Difference of using "acc parallel loop" and "

I am confused about some semantics of OpenACC.

What is the difference of using “#pragam acc parallel loop”
and using “#pragma acc loop” ?

Also, by default, compiler would saw scalar valuable accessed within a loop.
But what if scalar valuable like A ?
Did the compiler make array A as private by default ?

Thanks.

Hi EvanzzzZ,

#pragma acc parallel loop” is just a short-cut which allows you to combine the two directives “#pragma acc parallel” and “”#pragma acc loop" into a single line.

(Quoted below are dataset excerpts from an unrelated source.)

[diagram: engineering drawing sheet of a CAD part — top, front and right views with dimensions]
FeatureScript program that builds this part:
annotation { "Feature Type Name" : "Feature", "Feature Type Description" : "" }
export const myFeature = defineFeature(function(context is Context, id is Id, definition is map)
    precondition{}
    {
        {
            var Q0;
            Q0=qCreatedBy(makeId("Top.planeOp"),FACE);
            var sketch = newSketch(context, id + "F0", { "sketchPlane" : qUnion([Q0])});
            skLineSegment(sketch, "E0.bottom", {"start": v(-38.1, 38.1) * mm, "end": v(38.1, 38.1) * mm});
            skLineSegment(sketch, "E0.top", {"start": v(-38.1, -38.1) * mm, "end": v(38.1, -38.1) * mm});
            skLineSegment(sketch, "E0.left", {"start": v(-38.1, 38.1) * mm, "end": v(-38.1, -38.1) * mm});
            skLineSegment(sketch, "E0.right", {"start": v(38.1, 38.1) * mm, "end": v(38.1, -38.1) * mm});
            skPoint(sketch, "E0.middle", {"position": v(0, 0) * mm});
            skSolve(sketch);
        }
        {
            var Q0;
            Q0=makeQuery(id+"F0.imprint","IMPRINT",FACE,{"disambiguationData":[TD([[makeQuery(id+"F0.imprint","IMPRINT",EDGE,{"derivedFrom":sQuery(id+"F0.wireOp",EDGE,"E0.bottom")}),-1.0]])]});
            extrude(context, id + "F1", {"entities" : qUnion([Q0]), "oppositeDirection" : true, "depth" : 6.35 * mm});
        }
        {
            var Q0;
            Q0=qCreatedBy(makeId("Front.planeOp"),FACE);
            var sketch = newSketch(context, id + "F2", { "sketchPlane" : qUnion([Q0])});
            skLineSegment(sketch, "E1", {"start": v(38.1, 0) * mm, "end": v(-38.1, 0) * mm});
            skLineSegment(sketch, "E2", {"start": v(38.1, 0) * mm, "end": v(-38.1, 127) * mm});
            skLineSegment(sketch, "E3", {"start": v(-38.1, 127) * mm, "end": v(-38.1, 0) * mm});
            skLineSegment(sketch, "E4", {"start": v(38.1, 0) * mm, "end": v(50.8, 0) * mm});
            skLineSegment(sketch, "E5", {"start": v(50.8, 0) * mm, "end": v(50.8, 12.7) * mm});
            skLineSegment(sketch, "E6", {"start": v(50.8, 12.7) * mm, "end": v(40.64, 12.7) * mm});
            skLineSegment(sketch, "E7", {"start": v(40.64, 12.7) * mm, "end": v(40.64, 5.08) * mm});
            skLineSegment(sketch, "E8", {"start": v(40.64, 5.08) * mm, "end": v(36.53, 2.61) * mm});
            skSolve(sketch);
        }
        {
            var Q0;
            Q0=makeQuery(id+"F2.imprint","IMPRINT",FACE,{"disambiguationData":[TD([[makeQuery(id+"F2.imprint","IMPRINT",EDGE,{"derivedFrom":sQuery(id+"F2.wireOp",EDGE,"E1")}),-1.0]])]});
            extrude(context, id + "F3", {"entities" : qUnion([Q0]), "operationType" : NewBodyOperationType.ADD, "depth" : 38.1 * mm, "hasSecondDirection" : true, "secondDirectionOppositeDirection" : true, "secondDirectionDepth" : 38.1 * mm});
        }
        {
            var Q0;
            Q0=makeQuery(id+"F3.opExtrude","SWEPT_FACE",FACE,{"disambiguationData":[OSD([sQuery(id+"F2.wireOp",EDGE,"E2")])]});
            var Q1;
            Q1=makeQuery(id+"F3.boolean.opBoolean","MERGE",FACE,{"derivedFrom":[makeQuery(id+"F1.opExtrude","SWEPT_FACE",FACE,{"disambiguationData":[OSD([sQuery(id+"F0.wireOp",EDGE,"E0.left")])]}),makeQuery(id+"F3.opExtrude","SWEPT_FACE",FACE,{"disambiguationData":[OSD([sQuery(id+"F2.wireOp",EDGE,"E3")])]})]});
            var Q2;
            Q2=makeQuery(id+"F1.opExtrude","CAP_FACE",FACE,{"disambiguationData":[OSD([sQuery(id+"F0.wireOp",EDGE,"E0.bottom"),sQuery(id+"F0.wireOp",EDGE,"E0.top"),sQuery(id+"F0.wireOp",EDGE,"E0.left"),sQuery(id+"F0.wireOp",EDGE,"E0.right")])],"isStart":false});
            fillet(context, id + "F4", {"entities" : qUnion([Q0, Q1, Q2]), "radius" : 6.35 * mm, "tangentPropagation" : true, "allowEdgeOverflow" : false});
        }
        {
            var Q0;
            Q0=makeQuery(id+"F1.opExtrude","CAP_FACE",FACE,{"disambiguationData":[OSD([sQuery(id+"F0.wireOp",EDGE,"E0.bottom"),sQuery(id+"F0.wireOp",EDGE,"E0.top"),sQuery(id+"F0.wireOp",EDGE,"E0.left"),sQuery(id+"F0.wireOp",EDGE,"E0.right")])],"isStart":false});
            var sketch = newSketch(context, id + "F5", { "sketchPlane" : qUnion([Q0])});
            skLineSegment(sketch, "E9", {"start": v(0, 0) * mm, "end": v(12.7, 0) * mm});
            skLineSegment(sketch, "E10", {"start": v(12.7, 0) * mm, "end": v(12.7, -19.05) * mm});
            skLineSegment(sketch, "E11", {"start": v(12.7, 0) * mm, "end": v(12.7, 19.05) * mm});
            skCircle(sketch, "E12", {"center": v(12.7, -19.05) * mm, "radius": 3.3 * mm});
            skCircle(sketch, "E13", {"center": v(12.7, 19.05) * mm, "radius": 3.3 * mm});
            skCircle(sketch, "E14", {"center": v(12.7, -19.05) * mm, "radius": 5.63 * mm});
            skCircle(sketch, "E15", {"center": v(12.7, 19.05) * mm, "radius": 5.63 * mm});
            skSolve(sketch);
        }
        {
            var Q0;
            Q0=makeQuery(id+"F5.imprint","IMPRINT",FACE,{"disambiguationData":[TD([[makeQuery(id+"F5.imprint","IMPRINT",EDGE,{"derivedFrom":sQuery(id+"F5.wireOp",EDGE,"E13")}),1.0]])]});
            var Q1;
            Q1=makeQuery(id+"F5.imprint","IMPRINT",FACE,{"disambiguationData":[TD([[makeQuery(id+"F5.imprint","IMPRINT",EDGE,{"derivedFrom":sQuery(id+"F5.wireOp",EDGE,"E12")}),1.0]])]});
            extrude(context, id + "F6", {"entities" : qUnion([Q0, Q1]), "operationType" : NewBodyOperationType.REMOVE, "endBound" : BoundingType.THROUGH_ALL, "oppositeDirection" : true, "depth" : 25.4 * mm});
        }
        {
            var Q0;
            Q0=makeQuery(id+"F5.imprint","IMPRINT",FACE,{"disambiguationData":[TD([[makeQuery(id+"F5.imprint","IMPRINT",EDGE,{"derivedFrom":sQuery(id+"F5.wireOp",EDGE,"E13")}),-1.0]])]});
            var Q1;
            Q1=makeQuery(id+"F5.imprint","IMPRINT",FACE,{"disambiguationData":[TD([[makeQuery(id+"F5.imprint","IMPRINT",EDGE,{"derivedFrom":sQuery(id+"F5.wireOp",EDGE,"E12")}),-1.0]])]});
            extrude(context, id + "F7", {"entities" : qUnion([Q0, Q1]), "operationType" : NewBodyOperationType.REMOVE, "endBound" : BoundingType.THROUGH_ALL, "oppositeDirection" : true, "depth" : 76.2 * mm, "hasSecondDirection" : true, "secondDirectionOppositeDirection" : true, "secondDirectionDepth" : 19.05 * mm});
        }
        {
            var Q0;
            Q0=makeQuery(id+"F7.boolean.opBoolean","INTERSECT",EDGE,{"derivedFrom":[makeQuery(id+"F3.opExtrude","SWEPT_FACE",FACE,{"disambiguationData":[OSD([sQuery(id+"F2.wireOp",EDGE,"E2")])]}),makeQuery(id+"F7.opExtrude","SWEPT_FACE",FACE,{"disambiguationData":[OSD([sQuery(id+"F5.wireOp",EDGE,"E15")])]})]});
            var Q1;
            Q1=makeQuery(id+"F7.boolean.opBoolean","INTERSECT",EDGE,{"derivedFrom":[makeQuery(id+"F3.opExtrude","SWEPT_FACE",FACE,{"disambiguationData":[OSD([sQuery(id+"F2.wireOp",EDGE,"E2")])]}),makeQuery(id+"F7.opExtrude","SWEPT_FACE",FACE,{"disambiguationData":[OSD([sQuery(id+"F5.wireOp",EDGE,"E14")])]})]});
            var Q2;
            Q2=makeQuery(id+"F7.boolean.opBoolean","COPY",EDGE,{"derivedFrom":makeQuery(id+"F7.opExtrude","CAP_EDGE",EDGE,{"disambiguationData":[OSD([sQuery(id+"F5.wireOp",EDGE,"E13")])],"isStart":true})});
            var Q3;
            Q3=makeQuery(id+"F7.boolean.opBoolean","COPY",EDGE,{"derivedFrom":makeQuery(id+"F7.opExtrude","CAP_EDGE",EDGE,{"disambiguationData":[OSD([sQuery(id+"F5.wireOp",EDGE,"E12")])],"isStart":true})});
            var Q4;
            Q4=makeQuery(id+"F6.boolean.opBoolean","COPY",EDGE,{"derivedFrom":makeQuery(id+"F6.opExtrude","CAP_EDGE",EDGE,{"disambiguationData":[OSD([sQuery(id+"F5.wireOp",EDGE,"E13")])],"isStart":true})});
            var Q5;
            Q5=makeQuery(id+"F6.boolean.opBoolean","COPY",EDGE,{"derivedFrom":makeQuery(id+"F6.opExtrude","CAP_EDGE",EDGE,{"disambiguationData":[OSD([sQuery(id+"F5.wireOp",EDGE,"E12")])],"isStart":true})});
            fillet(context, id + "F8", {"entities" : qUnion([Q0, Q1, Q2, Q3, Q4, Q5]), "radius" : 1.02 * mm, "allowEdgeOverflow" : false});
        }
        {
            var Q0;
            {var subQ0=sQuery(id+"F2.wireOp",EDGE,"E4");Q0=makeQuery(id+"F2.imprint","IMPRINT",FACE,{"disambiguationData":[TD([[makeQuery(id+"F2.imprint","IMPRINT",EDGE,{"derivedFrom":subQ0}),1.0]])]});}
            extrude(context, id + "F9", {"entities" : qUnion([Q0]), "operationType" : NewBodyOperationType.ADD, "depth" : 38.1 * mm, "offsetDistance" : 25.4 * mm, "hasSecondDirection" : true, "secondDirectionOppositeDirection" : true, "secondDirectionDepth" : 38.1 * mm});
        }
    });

In OpenACC, scalar variables are private by default while arrays are shared. The result of “A_” is a scalar but “A” itself isn’t (it’s a reference to an aggregate type). Since “A” is an array, it would be shared by default.

Hope this helps,
Mat_

Thanks.
Two more questions ,

I guess the “kernel” construct might generate one or more accelerator kernel for the code inside the block. And the “parallel” construct would launch one kernel for the code inside the block ? Is it correct ?

I guess OpenACC would translate the code into CUDA if the targeted
device is a Nvidia card, and translate into OpenCL if is a AMD card, is that correct ?

Thanks.

I guess the “kernel” construct might generate one or more accelerator kernel for the code inside the block. And the “parallel” construct would launch one kernel for the code inside the block ? Is it correct ?

Correct, but there’s more involved. Think of “kernels” as the compiler doing the analysis and determining the optimal way to perform the parallelism, while “parallel” is you telling the compiler how to perform the parallelism.

This article give a good explanation of the difference between “kernels” and “parallel” constructs. http://www.pgroup.com/lit/articles/insider/v4n2a1.htm

I guess OpenACC would translate the code into CUDA if the targeted
device is a Nvidia card, and translate into OpenCL if is a AMD card, is that correct ?

This is what we used to do but now target a low-level LLVM/SPIR IR. You can toggle back to the old behavior or using CUDA/OpenCL via the “-ta=tesla:nollvm” or “-ta=radeon:nollvm” flags.